_Work request_:
Pull out each of the lines below that contains the string "Hiroki", copying them one per line in their original order.
*** Material for this exercise Section Begins ***
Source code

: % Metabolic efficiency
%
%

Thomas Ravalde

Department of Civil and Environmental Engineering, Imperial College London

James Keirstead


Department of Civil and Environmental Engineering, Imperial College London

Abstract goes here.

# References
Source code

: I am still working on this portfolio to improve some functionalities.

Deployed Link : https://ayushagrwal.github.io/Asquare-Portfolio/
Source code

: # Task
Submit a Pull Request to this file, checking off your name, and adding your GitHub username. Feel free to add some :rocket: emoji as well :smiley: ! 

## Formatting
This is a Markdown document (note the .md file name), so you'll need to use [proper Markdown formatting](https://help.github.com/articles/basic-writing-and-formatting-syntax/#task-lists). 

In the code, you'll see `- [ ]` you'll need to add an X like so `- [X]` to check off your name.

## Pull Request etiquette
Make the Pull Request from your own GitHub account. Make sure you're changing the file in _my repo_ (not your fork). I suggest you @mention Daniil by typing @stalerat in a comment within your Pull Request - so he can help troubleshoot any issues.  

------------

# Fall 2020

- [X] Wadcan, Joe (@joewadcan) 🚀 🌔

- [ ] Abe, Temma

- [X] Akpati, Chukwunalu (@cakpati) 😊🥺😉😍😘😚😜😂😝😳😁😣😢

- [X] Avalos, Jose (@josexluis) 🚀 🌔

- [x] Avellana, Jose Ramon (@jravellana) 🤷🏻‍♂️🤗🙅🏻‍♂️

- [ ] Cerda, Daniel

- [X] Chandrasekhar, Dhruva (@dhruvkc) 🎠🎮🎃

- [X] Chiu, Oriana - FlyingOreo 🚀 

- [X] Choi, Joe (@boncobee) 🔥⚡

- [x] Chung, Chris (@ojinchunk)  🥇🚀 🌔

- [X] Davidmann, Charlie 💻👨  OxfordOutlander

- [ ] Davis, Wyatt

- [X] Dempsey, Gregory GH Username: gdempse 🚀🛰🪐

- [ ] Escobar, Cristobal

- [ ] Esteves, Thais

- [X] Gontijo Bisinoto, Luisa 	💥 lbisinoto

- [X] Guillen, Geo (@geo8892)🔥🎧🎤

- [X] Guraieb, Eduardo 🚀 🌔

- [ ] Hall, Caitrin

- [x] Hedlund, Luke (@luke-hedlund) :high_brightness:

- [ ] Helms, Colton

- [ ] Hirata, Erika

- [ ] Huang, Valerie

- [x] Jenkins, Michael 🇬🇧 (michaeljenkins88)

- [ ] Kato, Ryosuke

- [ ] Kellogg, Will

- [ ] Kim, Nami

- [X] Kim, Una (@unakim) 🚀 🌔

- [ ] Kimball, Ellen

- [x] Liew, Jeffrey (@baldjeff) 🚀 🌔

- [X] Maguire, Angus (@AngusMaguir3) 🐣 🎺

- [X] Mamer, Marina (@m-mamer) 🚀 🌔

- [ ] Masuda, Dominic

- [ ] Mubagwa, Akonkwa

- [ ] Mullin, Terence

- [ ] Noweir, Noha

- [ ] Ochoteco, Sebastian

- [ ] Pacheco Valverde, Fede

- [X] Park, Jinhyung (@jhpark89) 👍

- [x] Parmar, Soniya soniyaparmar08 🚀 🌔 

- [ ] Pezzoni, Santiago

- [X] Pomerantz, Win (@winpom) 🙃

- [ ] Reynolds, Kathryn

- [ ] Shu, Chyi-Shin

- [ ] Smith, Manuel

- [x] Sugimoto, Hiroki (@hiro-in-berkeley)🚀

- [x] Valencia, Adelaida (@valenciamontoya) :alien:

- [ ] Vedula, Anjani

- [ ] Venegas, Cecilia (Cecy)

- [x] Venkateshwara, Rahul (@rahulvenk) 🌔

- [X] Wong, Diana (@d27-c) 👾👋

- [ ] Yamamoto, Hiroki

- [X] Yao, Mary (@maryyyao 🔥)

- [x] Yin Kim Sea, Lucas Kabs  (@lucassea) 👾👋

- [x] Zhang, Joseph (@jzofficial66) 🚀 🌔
*** Material for this exercise Section Ends ***
_Response_:
- [x] Sugimoto, Hiroki (@hiro-in-berkeley)🚀
- [ ] Yamamoto, Hiroki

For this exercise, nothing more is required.